[[ Supplied entries open ]]

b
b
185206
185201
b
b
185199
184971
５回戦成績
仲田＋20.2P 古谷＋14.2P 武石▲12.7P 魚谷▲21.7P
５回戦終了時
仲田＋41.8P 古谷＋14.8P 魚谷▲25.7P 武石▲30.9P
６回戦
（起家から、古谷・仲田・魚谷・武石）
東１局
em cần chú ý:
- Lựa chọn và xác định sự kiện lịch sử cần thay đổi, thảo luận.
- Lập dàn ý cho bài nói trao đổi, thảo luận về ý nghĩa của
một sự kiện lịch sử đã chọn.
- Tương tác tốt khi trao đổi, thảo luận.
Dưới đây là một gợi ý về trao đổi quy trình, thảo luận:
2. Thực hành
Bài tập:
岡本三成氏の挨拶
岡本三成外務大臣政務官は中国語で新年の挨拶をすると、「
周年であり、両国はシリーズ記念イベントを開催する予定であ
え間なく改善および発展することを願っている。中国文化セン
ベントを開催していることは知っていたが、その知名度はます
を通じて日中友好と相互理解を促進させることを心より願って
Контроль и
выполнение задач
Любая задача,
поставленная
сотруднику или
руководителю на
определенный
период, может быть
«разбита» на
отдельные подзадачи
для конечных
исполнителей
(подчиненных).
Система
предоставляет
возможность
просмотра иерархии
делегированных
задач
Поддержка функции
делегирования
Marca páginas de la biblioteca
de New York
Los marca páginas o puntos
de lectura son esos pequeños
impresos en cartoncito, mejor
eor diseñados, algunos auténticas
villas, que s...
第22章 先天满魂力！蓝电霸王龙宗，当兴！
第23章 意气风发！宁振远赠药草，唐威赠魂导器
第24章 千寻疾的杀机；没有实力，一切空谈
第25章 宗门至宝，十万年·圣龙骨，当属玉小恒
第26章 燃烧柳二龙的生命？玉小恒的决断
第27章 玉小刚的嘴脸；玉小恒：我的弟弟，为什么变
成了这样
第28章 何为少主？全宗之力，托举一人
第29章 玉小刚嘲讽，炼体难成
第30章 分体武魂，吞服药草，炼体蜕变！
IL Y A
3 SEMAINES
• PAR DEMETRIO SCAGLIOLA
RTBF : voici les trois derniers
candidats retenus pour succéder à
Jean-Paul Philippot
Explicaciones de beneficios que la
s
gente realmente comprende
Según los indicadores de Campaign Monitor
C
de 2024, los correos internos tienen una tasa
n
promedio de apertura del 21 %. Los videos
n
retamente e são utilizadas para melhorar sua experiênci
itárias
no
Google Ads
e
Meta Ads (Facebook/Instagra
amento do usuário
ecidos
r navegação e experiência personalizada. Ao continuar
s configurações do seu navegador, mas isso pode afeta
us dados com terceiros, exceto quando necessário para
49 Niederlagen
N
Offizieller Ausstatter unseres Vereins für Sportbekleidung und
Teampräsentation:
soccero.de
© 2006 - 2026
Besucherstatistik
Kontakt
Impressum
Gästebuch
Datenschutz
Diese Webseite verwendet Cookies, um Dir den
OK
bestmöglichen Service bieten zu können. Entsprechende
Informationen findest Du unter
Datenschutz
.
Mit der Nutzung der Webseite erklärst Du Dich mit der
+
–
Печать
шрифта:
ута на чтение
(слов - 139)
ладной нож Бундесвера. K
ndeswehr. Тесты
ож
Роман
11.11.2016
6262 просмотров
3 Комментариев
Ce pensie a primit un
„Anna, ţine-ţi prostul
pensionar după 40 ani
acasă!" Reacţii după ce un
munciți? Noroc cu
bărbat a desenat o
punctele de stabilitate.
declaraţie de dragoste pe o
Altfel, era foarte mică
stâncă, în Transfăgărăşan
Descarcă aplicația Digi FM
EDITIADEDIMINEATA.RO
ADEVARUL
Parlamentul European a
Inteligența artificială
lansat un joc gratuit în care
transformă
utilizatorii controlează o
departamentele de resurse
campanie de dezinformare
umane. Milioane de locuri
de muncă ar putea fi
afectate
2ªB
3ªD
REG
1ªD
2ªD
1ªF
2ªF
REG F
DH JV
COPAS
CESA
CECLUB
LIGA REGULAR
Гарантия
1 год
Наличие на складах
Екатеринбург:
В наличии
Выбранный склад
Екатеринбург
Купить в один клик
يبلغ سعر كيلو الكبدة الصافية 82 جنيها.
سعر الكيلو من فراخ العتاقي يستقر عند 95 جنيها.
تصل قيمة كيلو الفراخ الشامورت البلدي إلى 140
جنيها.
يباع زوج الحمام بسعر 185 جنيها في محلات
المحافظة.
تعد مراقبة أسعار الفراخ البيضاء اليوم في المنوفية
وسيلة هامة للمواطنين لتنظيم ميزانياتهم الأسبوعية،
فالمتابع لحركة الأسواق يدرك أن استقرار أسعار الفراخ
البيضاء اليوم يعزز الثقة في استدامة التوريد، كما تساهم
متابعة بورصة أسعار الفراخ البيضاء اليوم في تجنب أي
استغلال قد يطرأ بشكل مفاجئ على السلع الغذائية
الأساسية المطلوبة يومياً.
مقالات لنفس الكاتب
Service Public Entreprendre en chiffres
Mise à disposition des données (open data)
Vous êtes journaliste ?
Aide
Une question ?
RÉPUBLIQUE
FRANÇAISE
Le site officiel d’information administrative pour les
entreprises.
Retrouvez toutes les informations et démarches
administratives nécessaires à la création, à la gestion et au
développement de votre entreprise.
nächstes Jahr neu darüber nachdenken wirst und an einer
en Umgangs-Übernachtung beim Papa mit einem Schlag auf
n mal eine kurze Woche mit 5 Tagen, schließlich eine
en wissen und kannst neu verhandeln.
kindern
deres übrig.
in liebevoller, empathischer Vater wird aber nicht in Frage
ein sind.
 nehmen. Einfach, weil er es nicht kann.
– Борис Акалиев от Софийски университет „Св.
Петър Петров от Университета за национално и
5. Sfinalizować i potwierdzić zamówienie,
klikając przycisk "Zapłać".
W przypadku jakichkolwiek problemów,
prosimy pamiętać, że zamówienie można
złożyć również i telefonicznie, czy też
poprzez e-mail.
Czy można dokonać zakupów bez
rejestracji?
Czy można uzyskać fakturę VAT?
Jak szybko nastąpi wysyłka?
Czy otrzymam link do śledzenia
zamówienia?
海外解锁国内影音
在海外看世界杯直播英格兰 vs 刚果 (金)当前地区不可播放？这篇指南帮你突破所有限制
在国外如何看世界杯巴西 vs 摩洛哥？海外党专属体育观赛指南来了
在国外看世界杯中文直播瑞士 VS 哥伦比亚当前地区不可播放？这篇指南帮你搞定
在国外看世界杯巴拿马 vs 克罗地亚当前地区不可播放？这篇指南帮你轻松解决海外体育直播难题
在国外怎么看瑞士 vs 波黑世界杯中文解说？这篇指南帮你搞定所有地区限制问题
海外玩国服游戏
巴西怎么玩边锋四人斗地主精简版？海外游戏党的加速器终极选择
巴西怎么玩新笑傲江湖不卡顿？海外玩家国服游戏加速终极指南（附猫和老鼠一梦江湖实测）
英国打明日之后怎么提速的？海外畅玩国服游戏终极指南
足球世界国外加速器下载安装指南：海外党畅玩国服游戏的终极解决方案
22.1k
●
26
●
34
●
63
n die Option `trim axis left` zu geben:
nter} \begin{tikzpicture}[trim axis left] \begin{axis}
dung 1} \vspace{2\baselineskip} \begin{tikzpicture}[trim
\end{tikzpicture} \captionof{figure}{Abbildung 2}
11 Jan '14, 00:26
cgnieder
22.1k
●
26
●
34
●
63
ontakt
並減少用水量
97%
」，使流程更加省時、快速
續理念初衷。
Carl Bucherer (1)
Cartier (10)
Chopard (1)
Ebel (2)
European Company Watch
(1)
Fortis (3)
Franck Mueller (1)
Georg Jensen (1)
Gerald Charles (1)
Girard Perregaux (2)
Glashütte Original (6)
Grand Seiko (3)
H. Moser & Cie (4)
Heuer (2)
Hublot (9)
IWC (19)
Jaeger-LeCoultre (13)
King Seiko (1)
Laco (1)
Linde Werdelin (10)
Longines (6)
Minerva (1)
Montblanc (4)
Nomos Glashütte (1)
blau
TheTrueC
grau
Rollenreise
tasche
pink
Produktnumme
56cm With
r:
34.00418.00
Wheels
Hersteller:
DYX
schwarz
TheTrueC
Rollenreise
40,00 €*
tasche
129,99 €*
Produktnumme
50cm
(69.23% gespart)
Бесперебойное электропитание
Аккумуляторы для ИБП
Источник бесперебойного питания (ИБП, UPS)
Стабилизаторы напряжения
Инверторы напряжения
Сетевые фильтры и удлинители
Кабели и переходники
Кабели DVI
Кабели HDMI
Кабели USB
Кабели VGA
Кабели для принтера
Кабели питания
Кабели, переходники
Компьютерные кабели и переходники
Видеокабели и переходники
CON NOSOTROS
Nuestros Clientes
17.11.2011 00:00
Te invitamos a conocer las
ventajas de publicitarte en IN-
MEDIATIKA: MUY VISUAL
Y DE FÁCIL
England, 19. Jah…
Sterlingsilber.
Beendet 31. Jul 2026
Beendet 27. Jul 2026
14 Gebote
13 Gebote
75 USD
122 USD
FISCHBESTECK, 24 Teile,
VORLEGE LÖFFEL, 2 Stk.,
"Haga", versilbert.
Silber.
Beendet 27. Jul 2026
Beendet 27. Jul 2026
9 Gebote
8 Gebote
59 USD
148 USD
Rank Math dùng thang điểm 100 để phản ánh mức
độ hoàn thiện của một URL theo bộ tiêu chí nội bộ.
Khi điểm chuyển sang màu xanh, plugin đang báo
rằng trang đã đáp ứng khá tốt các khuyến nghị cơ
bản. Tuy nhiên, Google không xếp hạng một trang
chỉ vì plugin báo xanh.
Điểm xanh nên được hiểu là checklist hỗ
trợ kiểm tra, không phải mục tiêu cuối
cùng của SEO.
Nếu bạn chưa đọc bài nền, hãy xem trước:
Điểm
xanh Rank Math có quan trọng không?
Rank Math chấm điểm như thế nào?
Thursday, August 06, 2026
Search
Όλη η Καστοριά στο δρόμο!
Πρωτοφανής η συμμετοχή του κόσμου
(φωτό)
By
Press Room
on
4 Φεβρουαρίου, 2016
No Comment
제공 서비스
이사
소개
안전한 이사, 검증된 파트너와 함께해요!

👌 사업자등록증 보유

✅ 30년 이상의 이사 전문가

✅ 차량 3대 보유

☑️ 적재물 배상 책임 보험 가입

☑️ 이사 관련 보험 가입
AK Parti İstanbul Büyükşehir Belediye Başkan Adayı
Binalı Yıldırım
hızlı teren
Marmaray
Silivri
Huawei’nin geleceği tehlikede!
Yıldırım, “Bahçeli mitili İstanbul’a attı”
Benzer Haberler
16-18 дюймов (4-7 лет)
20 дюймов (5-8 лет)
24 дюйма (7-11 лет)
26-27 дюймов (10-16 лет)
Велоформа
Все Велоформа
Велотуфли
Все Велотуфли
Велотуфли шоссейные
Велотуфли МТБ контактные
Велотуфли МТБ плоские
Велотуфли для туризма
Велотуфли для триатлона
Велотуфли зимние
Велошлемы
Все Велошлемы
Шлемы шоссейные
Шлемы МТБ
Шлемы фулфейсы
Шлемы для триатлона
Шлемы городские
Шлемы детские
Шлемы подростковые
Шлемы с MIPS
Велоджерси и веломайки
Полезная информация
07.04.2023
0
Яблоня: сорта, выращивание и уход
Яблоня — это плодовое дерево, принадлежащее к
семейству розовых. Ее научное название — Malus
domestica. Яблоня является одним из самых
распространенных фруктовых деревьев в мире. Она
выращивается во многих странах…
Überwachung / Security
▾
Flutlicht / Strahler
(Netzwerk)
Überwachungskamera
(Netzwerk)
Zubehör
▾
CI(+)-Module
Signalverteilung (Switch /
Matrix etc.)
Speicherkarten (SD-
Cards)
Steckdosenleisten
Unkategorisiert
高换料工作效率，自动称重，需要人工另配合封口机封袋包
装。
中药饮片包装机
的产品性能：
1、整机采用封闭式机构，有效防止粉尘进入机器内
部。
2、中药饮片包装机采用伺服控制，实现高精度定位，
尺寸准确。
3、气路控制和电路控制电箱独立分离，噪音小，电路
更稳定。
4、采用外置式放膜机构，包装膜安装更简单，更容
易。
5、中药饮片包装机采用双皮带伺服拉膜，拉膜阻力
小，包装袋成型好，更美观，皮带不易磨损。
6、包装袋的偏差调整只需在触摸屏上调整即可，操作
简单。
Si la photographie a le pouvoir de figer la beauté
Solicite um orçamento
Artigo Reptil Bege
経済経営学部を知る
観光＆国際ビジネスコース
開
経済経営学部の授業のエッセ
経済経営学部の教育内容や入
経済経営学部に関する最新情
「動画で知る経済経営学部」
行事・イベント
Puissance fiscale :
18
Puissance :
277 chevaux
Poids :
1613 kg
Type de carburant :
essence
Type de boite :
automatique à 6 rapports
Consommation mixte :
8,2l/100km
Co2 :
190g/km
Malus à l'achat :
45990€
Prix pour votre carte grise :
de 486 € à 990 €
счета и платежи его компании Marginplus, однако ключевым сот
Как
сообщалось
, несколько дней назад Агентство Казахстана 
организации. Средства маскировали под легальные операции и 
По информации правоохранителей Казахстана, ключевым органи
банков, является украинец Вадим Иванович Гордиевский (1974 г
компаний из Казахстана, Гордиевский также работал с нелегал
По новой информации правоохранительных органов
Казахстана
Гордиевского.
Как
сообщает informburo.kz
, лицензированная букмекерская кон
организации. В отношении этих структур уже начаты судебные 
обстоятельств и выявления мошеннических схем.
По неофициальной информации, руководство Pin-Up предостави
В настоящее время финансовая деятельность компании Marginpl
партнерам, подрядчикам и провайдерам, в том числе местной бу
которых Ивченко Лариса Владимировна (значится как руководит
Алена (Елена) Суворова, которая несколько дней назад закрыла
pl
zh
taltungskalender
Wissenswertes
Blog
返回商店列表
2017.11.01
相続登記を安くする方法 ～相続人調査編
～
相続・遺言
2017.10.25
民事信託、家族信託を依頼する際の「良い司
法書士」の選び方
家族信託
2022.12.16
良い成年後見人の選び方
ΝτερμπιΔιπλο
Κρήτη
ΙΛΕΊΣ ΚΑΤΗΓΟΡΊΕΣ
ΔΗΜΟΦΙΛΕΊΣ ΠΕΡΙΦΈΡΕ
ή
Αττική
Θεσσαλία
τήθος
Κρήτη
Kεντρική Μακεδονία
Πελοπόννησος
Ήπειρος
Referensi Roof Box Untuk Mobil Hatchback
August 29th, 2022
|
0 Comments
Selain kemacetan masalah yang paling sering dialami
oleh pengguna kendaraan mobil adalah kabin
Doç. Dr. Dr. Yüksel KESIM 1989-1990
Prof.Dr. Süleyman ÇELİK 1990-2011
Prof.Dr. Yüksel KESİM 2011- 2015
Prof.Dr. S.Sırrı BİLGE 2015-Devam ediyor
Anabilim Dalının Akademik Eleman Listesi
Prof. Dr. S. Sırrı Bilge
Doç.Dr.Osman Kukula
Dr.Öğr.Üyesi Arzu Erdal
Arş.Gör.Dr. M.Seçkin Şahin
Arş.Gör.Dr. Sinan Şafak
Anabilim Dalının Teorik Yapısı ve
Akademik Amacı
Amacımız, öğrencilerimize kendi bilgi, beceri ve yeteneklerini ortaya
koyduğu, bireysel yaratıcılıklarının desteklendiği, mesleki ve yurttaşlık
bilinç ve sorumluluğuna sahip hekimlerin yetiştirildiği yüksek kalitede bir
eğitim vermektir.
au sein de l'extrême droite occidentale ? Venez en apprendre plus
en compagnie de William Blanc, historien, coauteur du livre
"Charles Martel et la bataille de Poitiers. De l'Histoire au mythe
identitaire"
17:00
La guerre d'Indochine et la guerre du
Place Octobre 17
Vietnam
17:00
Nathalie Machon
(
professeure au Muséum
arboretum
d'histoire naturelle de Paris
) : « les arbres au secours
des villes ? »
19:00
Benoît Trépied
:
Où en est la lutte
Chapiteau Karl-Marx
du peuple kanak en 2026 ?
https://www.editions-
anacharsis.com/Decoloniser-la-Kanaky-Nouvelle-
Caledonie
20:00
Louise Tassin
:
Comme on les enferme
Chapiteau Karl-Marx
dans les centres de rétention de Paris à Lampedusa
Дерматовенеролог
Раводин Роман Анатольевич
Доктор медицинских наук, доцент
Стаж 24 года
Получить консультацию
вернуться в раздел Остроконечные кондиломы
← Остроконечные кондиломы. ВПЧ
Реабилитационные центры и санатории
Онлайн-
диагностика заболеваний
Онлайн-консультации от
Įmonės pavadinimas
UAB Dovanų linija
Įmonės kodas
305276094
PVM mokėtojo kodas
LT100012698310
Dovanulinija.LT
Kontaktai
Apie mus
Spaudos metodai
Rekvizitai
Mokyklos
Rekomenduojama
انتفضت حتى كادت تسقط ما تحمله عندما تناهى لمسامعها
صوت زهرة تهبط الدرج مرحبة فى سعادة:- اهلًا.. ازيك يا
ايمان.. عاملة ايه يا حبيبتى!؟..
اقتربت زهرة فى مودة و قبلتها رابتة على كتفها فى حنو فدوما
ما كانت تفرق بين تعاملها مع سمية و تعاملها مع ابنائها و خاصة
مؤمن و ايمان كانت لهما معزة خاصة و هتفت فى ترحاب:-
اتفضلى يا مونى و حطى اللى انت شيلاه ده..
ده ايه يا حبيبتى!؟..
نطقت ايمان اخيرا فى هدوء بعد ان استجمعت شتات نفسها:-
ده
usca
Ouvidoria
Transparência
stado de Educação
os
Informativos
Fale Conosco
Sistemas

[[ Supplied entries closed ]]

*What to work on*
Pull out each line of the records that contains the string "триатлона", and copy those lines in full.

*Your solution*
Велотуфли для триатлона
Шлемы для триатлона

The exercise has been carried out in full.